Die Gier nach Verfilmung spektakulärer Prominenten-Fälle, der Wettlauf der Produzenten nach Rechteverwertung entspringt keineswegs dem Ehrgeiz, sich von der Konkurrenz qualitativ abzuheben, es geht vielmehr immer nur darum, als erster das Zielband einer stets gleichen Wettlaufstrecke zu zerreißen, der Schnellste gewesen zu sein, der Cleverste, der Meistbietende. Daß man "fiktionalisiert" statt lediglich dokumentiert, mindert die Schnelligkeit natürlich etwas, ist aber nötig fürs Geschäft, bringt mehr ein, weil in den Augen der Produzenten und Konsumenten eine Sache eben erst dann "wirklich wirklich" geworden ist, wenn man sie ausdrücklich ins Grelle und Ordinäre hineingeschoben hat.
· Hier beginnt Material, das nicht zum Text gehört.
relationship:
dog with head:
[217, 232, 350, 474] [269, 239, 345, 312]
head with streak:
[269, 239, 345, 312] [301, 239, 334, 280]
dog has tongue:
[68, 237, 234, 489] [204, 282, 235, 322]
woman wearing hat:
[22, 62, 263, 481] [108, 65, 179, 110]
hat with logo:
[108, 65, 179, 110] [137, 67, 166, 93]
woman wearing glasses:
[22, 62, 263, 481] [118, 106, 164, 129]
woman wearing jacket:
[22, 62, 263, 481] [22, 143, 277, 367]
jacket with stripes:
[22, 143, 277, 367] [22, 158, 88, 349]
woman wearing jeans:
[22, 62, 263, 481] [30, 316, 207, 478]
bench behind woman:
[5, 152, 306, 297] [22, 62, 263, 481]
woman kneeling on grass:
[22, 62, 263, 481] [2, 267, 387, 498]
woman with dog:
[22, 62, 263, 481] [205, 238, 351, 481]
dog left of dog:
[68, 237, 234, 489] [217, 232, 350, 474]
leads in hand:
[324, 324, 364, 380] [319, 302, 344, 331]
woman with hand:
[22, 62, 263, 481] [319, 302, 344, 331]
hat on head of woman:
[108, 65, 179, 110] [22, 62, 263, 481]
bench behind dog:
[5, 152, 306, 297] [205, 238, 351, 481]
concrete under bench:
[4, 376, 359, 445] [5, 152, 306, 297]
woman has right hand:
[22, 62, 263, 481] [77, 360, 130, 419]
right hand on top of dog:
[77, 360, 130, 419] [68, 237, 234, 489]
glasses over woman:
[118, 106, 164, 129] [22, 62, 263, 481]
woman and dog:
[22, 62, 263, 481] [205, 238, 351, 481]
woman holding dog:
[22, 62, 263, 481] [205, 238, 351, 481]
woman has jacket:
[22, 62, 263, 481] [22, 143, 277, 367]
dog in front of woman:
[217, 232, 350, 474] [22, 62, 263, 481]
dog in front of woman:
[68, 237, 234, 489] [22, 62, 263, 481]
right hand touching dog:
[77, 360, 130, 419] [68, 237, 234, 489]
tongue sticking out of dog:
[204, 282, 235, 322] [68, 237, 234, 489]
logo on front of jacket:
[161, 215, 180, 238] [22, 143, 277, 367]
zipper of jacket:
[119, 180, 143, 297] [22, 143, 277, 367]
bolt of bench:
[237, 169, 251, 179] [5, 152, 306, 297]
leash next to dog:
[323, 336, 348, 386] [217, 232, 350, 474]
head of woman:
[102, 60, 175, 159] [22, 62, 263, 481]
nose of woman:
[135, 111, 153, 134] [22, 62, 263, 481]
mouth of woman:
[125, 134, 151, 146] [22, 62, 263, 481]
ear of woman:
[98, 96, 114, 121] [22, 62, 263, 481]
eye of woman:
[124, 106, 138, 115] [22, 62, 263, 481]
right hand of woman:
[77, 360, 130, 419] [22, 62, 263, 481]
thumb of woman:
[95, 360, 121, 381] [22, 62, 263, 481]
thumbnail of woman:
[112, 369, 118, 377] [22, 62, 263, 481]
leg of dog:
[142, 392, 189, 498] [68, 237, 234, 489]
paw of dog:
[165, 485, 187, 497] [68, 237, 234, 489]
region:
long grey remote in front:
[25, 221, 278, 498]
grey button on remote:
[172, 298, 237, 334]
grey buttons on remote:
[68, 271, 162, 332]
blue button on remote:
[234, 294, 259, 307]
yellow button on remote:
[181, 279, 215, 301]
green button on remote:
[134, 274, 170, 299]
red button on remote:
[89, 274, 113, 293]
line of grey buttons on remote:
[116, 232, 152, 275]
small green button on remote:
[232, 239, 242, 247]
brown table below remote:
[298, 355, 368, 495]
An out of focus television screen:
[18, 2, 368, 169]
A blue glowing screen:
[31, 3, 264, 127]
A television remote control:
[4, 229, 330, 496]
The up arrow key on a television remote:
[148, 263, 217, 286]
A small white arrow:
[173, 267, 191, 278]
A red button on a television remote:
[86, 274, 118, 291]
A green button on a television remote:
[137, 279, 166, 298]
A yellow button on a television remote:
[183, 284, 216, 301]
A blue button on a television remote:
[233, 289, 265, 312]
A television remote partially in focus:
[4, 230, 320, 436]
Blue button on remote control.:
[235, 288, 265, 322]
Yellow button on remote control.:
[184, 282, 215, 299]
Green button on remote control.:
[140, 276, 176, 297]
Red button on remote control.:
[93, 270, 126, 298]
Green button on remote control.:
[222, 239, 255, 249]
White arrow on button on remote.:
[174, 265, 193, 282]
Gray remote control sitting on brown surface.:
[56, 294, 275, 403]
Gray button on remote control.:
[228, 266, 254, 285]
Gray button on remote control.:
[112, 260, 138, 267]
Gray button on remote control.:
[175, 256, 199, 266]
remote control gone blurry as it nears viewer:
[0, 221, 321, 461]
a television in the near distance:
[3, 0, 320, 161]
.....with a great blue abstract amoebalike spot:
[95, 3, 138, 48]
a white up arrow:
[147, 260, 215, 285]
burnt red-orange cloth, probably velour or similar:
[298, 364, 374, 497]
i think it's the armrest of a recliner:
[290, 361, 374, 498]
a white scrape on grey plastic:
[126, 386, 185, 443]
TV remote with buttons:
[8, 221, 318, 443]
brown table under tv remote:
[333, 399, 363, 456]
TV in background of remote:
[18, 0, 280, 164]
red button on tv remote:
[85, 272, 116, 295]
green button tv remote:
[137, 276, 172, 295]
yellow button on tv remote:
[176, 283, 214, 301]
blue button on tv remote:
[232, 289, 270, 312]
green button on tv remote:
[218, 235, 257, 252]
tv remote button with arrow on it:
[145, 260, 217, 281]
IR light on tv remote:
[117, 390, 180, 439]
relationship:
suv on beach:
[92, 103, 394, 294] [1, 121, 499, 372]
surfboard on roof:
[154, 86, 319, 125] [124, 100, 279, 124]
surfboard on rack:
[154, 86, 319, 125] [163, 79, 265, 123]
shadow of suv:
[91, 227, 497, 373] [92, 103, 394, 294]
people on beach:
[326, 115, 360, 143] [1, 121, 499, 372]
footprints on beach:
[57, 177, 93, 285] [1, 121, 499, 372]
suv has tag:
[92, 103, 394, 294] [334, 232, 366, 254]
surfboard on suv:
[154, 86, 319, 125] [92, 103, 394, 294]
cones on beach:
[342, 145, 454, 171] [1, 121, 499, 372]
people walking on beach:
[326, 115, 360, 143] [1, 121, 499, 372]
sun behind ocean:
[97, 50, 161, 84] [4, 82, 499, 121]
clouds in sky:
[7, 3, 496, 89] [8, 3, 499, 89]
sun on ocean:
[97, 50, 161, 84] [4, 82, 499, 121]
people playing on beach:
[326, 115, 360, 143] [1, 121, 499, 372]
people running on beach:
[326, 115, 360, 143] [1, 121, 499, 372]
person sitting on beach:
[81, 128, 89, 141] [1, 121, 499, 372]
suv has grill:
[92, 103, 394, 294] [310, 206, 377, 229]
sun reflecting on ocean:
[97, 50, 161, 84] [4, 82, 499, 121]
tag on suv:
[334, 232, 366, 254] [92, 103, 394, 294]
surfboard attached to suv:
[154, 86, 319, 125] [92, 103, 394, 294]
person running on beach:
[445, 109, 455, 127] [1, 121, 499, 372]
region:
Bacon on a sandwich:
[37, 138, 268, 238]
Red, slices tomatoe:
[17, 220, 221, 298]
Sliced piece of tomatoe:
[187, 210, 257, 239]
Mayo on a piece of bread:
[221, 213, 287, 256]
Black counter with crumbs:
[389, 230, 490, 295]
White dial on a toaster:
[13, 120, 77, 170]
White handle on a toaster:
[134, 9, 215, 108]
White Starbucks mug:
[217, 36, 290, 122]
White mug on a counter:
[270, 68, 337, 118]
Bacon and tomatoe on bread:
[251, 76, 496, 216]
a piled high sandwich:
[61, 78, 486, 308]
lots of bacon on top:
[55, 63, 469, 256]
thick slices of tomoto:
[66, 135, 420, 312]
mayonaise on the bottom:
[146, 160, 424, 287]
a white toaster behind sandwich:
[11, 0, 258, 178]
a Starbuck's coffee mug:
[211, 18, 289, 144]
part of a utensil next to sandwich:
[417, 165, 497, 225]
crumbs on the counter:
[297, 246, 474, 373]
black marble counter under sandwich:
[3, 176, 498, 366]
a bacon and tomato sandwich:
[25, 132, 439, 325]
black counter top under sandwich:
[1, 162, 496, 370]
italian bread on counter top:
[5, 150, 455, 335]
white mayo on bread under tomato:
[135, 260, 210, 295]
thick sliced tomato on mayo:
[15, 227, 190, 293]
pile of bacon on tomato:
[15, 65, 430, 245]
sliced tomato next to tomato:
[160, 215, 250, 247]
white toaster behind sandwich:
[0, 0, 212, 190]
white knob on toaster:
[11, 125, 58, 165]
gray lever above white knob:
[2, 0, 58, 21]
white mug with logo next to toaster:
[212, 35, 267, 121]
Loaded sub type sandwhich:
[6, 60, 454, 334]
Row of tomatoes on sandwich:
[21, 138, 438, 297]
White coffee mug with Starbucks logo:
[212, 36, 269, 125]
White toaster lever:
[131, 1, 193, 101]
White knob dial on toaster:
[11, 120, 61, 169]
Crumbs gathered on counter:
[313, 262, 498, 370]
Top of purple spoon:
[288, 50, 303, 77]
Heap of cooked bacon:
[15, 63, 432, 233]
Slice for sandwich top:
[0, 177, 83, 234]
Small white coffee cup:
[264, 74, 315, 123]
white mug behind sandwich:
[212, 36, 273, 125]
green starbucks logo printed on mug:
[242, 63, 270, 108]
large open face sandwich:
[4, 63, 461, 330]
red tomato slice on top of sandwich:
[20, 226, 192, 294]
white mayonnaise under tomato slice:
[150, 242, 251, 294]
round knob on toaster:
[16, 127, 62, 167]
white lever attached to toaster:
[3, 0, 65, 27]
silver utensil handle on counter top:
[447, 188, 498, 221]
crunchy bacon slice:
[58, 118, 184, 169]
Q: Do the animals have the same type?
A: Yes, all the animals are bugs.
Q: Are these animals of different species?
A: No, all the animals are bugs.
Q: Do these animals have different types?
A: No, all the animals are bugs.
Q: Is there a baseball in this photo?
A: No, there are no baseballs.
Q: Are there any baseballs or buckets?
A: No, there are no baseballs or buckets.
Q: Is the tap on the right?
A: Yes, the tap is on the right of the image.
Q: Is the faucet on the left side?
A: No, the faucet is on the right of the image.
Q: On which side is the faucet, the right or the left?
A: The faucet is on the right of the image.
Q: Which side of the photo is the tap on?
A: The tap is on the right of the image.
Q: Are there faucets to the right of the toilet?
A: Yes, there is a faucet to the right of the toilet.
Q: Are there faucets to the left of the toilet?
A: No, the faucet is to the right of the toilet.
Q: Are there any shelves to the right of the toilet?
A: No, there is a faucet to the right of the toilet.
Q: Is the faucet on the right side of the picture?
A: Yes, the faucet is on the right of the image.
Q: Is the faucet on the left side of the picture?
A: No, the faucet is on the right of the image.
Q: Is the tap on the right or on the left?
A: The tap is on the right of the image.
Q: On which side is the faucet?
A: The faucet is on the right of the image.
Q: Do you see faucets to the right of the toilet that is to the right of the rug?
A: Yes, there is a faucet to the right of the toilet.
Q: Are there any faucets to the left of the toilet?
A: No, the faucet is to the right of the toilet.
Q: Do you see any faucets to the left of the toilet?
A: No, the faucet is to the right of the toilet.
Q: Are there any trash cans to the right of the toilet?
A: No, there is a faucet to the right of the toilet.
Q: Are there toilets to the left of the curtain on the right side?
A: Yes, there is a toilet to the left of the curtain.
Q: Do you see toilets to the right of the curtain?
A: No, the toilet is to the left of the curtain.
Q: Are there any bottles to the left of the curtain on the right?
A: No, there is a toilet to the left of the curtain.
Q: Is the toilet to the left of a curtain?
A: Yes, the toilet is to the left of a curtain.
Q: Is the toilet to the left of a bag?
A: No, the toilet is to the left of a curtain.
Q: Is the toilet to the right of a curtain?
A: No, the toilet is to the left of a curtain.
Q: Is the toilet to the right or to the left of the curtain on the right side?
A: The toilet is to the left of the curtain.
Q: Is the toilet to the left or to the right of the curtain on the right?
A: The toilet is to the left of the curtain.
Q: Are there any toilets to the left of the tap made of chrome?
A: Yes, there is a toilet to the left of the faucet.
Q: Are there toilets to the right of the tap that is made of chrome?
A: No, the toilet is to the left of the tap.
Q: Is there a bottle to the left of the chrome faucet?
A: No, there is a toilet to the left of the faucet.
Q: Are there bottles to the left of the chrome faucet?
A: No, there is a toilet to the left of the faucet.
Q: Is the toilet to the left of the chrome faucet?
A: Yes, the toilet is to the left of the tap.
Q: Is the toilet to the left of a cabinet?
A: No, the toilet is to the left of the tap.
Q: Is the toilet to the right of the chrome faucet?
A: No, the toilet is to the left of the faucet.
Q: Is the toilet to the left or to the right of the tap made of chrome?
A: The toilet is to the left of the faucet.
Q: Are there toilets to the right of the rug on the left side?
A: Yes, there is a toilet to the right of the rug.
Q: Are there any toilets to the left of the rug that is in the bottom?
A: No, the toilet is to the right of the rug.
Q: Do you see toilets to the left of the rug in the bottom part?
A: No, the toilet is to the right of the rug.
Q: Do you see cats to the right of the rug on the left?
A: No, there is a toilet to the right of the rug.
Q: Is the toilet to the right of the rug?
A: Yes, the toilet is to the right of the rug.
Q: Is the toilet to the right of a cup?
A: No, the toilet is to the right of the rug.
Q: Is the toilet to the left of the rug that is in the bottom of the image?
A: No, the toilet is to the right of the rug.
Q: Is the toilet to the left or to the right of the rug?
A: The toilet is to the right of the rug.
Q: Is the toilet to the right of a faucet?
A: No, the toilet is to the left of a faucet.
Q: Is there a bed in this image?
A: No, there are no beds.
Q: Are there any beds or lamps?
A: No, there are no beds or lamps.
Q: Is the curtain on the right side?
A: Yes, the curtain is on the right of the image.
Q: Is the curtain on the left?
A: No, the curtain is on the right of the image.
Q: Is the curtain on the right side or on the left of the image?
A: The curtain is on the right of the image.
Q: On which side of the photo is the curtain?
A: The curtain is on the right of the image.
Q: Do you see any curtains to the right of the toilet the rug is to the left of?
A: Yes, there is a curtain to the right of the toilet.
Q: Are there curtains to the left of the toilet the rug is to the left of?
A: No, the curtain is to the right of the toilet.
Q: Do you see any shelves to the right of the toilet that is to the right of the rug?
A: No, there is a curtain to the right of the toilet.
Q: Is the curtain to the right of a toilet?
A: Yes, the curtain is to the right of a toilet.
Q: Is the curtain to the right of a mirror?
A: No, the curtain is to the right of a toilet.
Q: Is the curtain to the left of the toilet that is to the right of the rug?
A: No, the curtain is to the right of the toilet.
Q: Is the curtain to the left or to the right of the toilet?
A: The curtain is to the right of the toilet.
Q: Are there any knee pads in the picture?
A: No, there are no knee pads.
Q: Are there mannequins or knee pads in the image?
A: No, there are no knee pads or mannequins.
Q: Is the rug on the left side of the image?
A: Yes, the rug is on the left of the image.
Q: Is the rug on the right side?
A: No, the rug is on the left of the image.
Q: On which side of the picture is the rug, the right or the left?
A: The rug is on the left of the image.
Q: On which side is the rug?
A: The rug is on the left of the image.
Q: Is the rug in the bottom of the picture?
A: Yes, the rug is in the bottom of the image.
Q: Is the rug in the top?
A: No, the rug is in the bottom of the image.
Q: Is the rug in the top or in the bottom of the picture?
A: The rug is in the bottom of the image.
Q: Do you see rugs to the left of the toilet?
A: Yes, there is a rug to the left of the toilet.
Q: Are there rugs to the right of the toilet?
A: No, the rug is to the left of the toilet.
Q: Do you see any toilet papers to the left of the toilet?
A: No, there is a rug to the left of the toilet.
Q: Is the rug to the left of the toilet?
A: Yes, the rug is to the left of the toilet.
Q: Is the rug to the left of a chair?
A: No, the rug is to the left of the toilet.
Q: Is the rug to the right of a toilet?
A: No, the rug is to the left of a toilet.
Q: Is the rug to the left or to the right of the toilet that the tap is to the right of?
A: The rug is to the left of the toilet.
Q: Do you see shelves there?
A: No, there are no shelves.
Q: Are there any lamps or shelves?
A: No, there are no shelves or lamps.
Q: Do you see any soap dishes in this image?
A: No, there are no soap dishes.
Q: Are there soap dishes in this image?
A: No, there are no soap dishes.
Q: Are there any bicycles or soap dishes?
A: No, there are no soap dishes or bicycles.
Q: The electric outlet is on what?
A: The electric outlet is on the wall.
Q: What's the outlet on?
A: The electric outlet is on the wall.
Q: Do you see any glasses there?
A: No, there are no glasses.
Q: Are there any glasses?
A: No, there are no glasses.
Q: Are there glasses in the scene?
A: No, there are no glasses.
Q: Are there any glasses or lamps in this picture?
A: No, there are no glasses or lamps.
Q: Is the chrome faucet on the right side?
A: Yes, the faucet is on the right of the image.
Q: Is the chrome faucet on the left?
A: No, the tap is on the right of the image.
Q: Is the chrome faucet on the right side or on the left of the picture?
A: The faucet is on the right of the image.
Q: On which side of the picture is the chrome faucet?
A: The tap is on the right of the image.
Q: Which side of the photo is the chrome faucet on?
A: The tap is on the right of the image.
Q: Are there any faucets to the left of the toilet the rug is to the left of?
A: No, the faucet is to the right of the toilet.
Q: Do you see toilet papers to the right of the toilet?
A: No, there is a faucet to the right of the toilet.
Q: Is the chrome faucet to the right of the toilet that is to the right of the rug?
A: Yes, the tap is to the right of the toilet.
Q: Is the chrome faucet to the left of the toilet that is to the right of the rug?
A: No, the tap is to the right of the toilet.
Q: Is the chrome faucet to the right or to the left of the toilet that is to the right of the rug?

Die beiden hintereinander gesendeten Filme über Gianni Versace zeigten das deutlich. Die Dokumentation war, wie gesagt, besser als das Fernsehspiel, man lernte mehr über den Modemann, verspürte sogar ein bißchen Mitleid mit ihm. Aber das Fernsehspiel war greller, bunter, alberner. Und warum sollte man hier mit Versace Mitleid haben? Er war doch nur "gespielt". Spiele machen mitleidlos.